Dell Technologies has overhauled server capabilities to drive edge computing growth via the channel, backed by a portfolio refresh designed to help partners deliver end-to-end digital transformation projects.
In revamping Dell EMC PowerEdge offerings with 17 next-generation servers, the technology giant is attempting to boost workload performance levels to allow “real-time insights” from data irrespective of environment, supported by enhanced security and energy efficiency additions.
“Our channel partners are integral to our overall success in leading digital transformation journeys,” said Tian Beng Ng, senior vice president and general manager of Channel across Asia Pacific and Japan (APJ) at Dell Technologies. “The new Dell EMC PowerEdge server portfolio allows our partners to drive profitable growth in their business by delivering an end-to-end, flexible technology for customers looking to innovate and grow in the era of disruption.”
The launch comes as partners selling across the entire Dell portfolio - enhanced further by strategic VMware attachments - generate triple-digit rewards amid an acceleration of cross-sell opportunities across Asia Pacific.
As revealed by Channel Asia, partners selling three line of business items - spanning client, server and storage - plus VMware achieve approximately 124x the revenue compared to providers selling one product item.
According to third quarter data supplied to Channel Asia by Dell, partners selling across the vendor's three offerings without VMware also stand to benefit, creating revenue increases in excess of x11 and x42 compared to two and one product lines respectively.
"We have always seen great value from Dell’s robust and flexible compute solutions," added Phil Dickman, chief revenue officer of Intuit Technologies, an Australian-based managed service provider. “This next-generation Dell EMC PowerEdge portfolio takes this to a whole new level. With PCIe Gen 4.0 and AI-enabled capabilities, these new solutions will help us all embrace the digital era powered by artificial intelligence and edge computing technologies.”
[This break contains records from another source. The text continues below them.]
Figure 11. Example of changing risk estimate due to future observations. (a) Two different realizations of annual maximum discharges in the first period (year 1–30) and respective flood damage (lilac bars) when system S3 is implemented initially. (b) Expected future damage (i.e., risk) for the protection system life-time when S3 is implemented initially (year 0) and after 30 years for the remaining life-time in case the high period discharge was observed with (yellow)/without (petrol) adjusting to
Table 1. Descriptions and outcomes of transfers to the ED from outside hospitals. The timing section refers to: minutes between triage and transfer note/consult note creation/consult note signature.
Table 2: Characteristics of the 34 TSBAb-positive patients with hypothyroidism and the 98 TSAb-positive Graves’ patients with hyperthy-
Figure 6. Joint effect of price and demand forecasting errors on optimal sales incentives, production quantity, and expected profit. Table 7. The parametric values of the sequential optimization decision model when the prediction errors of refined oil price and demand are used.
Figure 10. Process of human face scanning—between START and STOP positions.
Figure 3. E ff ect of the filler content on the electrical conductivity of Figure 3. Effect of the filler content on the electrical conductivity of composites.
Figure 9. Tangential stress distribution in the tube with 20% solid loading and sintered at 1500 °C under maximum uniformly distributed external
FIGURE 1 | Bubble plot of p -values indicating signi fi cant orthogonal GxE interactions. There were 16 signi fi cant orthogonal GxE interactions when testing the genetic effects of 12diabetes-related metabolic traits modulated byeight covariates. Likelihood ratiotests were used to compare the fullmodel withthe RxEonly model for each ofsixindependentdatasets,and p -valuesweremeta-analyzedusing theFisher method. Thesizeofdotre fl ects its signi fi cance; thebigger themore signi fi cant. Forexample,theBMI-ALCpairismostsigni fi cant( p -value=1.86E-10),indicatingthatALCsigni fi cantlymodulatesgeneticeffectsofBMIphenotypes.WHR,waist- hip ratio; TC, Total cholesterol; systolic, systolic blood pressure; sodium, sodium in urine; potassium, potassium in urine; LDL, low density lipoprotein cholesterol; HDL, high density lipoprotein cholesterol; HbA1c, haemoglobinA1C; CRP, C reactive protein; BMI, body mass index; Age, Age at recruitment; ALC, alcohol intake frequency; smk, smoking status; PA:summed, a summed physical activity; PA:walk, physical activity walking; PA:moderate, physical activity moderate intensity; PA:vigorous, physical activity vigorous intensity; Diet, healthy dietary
Shaped by a desire to help partners capture “new and sustainable” business opportunities, the new portfolio leverages AMD and Intel processors to manage “computational-heavy workloads” with the portfolio available via "Flex On Demand" packages.
“Infrastructure has long been evolving beyond the data centre, and workloads at the edge are only becoming more complex,” said Patrick Moorhead, founder and president of Moor Insights & Strategy. “Dell’s servers and intelligent management solutions give organisations the compute options and tools to run even the most complex workloads from the data centre to the edge or wherever they need to be.”
According to recent IDC findings, vendor revenue in the worldwide server market grew 1.5 per cent year-over-year to US$25.8 billion during the fourth quarter of 2020, with global shipments declining three per cent to nearly 3.3 million units during the three-month period.
Specific to products, volume server revenue was up 3.7 per cent to $20.4 billion, mid-range server revenue also increased 8.4 per cent to $3.3 billion, while high-end servers declined by 21.8 per cent to $2.1 billion. From a vendor perspective, Dell and Hewlett Packard Enterprise (HPE) remain tied for the top position, ahead of Inspur, IBM, Huawei and Lenovo.
"Global demand for enterprise servers was relatively flat during the fourth quarter of 2020 with the strongest increase to demand coming from China," said Paul Maguranis, senior research analyst of Infrastructure Platforms and Technologies at IDC. "From a regional perspective, server revenue within China grew 22.7 per cent year over year while the rest of the world declined 4.2 per cent.
"Blade systems continued to decline, down 18.1 per cent while rack optimised servers grew 10.3 per cent year over year. Similar to the previous quarter, servers running AMD CPUs as well as ARM-based servers continued to grow revenue, increasing 100.9 per cent and 345.0 per cent year over year respectively, albeit on a small but growing base."